We could see that clearly, once.
In the Time When Glass is Immortal
Grandmothers will give window panes as inheritance.
The black pool that governs one’s gaze in their palm
will pop out and be passed down. Glass we daily touch,
glass we gaze through, glass conducting our reveries’
flight. Today, the televised dancer I dream of becoming
reflects off my mother’s spectacles. I sprinkle flaked food
for the minnows in our tank. My grandmother shows me
how to layer sugar between grapes she crushes
between thumb and forefinger and drops into a rinsed
juice bottle. The red skins glisten. I listen
to the Tiffany lamps in the museum flicker on.

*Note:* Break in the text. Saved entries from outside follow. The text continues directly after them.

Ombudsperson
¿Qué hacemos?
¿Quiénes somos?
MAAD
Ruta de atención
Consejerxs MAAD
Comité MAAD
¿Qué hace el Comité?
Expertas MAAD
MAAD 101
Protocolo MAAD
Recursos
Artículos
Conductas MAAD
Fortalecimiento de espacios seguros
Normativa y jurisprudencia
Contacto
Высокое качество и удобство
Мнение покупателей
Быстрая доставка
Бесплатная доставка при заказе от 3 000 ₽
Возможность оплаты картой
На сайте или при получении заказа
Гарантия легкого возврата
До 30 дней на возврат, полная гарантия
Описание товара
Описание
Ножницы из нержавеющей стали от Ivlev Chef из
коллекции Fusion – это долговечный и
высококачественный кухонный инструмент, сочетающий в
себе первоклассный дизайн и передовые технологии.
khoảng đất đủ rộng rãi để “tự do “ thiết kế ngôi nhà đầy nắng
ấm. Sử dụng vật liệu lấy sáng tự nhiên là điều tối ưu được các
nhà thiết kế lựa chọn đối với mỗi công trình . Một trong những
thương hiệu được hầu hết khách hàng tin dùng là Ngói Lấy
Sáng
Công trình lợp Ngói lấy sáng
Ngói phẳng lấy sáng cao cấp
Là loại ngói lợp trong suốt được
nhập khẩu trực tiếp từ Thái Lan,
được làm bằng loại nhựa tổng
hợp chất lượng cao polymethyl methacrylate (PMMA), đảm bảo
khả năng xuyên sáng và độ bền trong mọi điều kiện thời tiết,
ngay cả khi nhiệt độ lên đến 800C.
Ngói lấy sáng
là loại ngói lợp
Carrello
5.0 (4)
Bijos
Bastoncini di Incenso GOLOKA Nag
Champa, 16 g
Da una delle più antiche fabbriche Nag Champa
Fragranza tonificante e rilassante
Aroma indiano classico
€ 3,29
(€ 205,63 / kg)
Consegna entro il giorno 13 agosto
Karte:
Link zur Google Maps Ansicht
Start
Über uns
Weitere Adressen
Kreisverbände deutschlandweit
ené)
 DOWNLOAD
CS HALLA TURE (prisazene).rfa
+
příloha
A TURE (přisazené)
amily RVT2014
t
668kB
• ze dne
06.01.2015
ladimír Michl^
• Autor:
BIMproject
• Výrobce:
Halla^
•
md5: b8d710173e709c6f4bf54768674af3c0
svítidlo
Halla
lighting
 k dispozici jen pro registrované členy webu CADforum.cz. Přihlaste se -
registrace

In the 1800s, Louis Comfort Tiffany witnessed
ancient Roman and Syrian glass’s iridescence.
The veil the shards wore after burial, a beauty
Tiffany worked his whole life to recreate. He did.
He treated molten glass with metallic oxides,
pulled long-necked tulips, wine glasses of satin.
The edges of his dishes wept and bloomed.
The centers glowed the blue that pearls dream
they might become. Tiffany understood time’s
touch on an object. He crafted solids spellbinding
enough to survive the urge to discard. If a patina
can be good. If glass can be a gift. Can we make
bouquets from the sheets and panes and vessels
already forged, can we invent new colors,
new configurations of light worth seeing through?